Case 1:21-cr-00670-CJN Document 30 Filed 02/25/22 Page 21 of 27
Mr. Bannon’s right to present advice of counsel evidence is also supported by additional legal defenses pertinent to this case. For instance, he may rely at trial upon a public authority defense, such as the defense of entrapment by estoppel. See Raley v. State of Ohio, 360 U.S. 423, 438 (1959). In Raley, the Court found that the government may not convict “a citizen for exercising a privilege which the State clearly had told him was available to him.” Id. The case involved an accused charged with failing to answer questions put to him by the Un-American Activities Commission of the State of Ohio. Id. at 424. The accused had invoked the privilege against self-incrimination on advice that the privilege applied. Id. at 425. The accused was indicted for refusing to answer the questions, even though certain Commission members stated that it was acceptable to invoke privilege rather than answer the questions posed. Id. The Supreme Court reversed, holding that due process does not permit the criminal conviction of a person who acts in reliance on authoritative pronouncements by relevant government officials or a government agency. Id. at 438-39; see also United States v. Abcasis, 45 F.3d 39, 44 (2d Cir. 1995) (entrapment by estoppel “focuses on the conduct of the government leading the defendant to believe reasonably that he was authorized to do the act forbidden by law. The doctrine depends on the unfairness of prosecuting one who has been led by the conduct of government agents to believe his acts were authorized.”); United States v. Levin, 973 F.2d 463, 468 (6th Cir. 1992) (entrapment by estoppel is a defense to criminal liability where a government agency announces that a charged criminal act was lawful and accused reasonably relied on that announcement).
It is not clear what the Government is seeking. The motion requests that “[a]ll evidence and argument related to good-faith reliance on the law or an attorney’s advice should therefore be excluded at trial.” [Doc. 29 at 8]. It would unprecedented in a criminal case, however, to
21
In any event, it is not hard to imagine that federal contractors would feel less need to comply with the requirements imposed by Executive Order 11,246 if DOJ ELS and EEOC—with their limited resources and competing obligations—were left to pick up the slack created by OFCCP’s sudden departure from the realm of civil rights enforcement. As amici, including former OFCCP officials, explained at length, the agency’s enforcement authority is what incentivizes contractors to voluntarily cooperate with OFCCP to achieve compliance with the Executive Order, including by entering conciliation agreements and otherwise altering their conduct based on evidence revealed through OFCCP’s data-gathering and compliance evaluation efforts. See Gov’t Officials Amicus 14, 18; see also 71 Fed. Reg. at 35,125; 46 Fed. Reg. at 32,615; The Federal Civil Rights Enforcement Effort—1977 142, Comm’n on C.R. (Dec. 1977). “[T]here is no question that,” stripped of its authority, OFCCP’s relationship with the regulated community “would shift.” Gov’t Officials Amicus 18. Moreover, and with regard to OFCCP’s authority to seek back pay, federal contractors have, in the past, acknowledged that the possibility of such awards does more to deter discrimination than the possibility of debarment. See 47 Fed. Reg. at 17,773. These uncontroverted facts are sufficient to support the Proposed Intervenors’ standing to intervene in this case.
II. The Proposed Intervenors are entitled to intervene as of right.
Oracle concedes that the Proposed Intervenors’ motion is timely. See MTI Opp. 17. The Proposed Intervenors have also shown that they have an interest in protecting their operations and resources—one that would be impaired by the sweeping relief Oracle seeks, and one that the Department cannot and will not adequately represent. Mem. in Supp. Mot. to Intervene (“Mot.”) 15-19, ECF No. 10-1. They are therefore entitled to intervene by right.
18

◆ Task to complete ◆
Please copy the data in full, character for character.

◆ Expected output ◆
Case 1:21-cr-00670-CJN Document 30 Filed 02/25/22 Page 21 of 27
Mr. Bannon’s right to present advice of counsel evidence is also supported by additional legal defenses pertinent to this case. For instance, he may rely at trial upon a public authority defense, such as the defense of entrapment by estoppel. See Raley v. State of Ohio, 360 U.S. 423, 438 (1959). In Raley, the Court found that the government may not convict “a citizen for exercising a privilege which the State clearly had told him was available to him.” Id. The case involved an accused charged with failing to answer questions put to him by the Un-American Activities Commission of the State of Ohio. Id. at 424. The accused had invoked the privilege against self-incrimination on advice that the privilege applied. Id. at 425. The accused was indicted for refusing to answer the questions, even though certain Commission members stated that it was acceptable to invoke privilege rather than answer the questions posed. Id. The Supreme Court reversed, holding that due process does not permit the criminal conviction of a person who acts in reliance on authoritative pronouncements by relevant government officials or a government agency. Id. at 438-39; see also United States v. Abcasis, 45 F.3d 39, 44 (2d Cir. 1995) (entrapment by estoppel “focuses on the conduct of the government leading the defendant to believe reasonably that he was authorized to do the act forbidden by law. The doctrine depends on the unfairness of prosecuting one who has been led by the conduct of government agents to believe his acts were authorized.”); United States v. Levin, 973 F.2d 463, 468 (6th Cir. 1992) (entrapment by estoppel is a defense to criminal liability where a government agency announces that a charged criminal act was lawful and accused reasonably relied on that announcement).
It is not clear what the Government is seeking. The motion requests that “[a]ll evidence and argument related to good-faith reliance on the law or an attorney’s advice should therefore be excluded at trial.” [Doc. 29 at 8]. It would unprecedented in a criminal case, however, to
21
In any event, it is not hard to imagine that federal contractors would feel less need to comply with the requirements imposed by Executive Order 11,246 if DOJ ELS and EEOC—with their limited resources and competing obligations—were left to pick up the slack created by OFCCP’s sudden departure from the realm of civil rights enforcement. As amici, including former OFCCP officials, explained at length, the agency’s enforcement authority is what incentivizes contractors to voluntarily cooperate with OFCCP to achieve compliance with the Executive Order, including by entering conciliation agreements and otherwise altering their conduct based on evidence revealed through OFCCP’s data-gathering and compliance evaluation efforts. See Gov’t Officials Amicus 14, 18; see also 71 Fed. Reg. at 35,125; 46 Fed. Reg. at 32,615; The Federal Civil Rights Enforcement Effort—1977 142, Comm’n on C.R. (Dec. 1977). “[T]here is no question that,” stripped of its authority, OFCCP’s relationship with the regulated community “would shift.” Gov’t Officials Amicus 18. Moreover, and with regard to OFCCP’s authority to seek back pay, federal contractors have, in the past, acknowledged that the possibility of such awards does more to deter discrimination than the possibility of debarment. See 47 Fed. Reg. at 17,773. These uncontroverted facts are sufficient to support the Proposed Intervenors’ standing to intervene in this case.
II. The Proposed Intervenors are entitled to intervene as of right.
Oracle concedes that the Proposed Intervenors’ motion is timely. See MTI Opp. 17. The Proposed Intervenors have also shown that they have an interest in protecting their operations and resources—one that would be impaired by the sweeping relief Oracle seeks, and one that the Department cannot and will not adequately represent. Mem. in Supp. Mot. to Intervene (“Mot.”) 15-19, ECF No. 10-1. They are therefore entitled to intervene by right.
18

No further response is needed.